Syntactic Uninvert
- Short Description:
Syntactic uninvert the input phrase.
- Full Description:
This flow strips out non-information words (such as NOS, NEC);
and then uninvert phrase around commas if the words after comma is not a conjunction words (such as about, beneath, where, yet).
Non-information words are defined in file "data/misc/nonInfoWords.data".
Conjunction words are defined in file "data/misc/conjunctionWord.data".
Both non-information words and conjunction words are configurable.
No effect on the -m option. "none" is added at the end of the output.
- Difference:
- The Java version drops comma if comma is at the end of the word after stripping the non-information words, such as "Kyphosis, NOS".

**Your assignment:**
Resume the Syntactic Uninvert description after its final line and extend it in the same style.

**Data listing:**
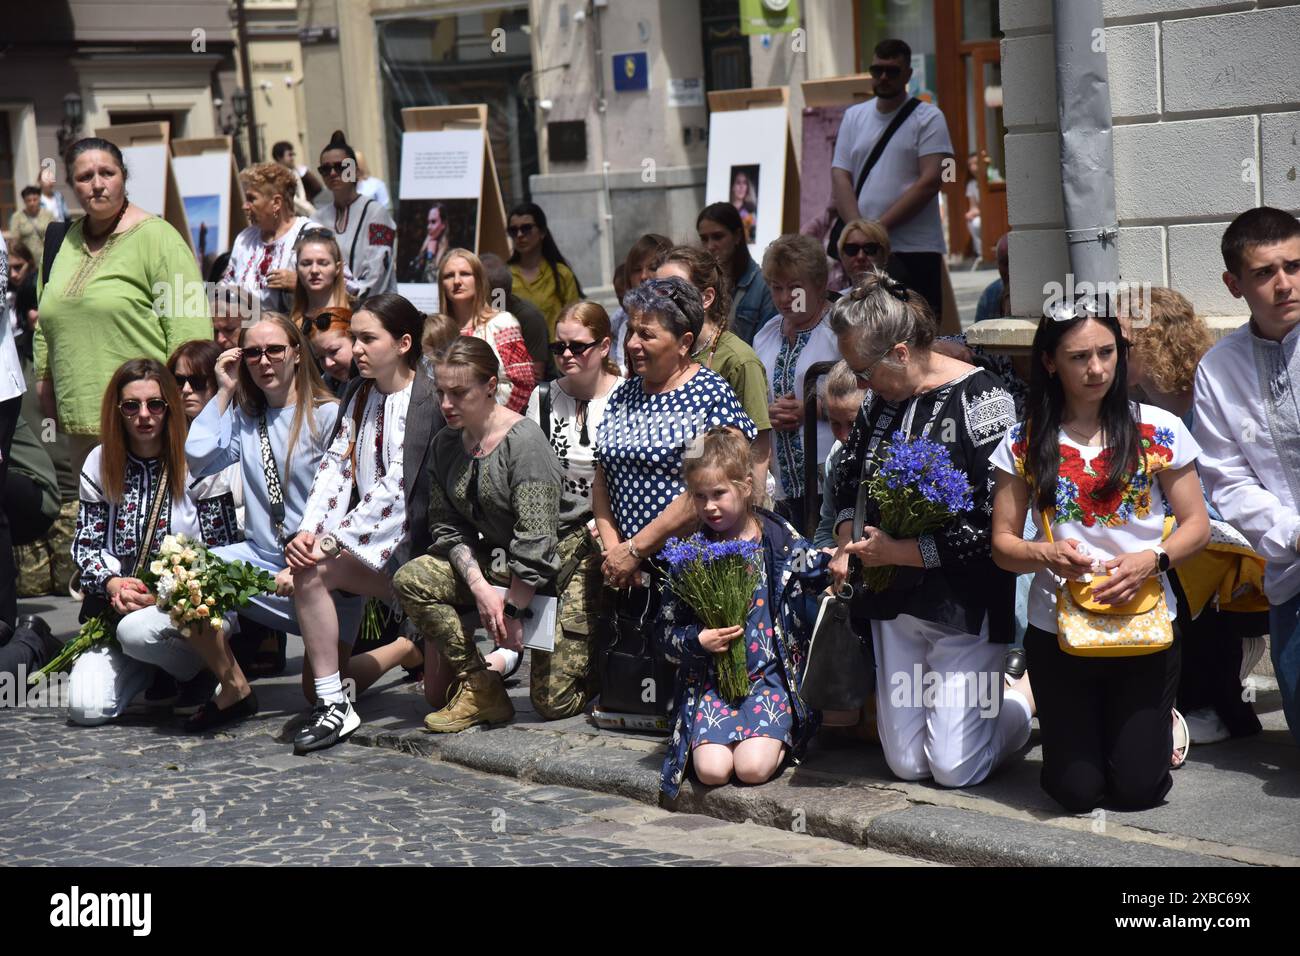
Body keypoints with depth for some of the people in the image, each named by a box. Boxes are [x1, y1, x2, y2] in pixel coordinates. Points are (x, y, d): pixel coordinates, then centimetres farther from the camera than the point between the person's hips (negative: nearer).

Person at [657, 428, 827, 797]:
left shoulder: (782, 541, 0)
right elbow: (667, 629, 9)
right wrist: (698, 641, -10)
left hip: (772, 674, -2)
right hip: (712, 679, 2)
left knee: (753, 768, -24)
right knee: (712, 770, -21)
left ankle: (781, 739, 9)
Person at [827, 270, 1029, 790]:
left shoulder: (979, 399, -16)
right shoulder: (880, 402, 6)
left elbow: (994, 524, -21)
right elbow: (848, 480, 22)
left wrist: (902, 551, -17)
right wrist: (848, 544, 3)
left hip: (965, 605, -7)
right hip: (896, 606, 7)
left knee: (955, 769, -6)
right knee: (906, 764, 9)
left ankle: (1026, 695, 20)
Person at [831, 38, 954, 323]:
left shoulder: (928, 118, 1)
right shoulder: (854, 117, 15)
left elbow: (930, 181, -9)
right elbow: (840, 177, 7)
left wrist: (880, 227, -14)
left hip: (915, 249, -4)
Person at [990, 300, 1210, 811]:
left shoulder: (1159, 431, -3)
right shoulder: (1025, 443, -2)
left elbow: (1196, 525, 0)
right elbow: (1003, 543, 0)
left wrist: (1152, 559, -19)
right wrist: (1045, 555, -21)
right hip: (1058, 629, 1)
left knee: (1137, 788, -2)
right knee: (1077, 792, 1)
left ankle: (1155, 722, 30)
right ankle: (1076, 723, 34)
---
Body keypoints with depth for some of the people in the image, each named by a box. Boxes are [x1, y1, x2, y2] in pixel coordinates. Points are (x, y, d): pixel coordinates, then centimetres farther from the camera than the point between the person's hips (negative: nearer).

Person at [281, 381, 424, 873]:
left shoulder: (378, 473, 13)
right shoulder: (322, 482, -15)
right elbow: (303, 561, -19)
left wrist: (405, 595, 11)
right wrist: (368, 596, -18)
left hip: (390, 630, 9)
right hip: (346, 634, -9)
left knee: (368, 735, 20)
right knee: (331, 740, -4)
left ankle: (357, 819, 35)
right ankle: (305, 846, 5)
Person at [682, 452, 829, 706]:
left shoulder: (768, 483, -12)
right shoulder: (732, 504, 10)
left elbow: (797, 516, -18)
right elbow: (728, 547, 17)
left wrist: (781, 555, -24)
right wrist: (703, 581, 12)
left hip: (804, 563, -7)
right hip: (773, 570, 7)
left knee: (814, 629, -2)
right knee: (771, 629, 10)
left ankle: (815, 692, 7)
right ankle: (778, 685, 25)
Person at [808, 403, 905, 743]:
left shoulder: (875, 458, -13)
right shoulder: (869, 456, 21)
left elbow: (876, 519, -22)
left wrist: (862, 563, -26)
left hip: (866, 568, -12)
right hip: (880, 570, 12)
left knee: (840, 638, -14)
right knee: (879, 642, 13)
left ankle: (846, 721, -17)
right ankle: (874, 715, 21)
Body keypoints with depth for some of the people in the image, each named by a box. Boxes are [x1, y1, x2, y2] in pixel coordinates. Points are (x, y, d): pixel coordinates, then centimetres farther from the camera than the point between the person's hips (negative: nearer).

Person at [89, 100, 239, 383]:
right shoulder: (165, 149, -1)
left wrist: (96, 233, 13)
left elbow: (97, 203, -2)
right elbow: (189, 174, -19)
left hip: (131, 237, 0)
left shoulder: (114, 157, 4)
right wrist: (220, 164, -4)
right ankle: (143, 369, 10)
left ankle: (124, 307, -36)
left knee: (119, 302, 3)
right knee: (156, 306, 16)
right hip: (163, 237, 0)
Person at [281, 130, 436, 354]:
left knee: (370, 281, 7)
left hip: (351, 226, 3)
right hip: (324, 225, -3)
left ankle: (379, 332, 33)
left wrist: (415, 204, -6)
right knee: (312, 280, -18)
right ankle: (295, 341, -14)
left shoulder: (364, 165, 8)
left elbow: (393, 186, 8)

**Response to this task:**
- The Java version does not uninvert words if it is a conjunction word shows up after a comma at any position of the words; while the "C" version does not uninvert only if a conjunction word show up after the first comma.
- Features:
- Strip non-information words.
- Tokenize phrase by using commas as delimiters.
- Check if the word after commas is a conjunction word.
- Uninvert input phrases around commas if above condition is false.
- Symbol:
S
- Examples:
shell> lvg -f:S
Angioplasty, Transluminal, Percutaneous Coronary
Angioplasty, Transluminal, Percutaneous Coronary|Percutaneous Coronary Transluminal Angioplasty|2047|16777215|S|1|
Kyphosis, NOS
Kyphosis, NOS|Kyphosis|2047|16777215|S|1|
Sedative, hypnotic, or anxiolytic amnestic disorder
Sedative, hypnotic, or anxiolytic amnestic disorder|Sedative, hypnotic, or anxiolytic amnestic disorder|2047|16777215|S|1|
More examples
Implementation Logic:
- Strip non-information words.
- Tokenize phrases by using commas as delimiters.
- Compose tokens in the reverse order if the word after comma is not a conjunction words.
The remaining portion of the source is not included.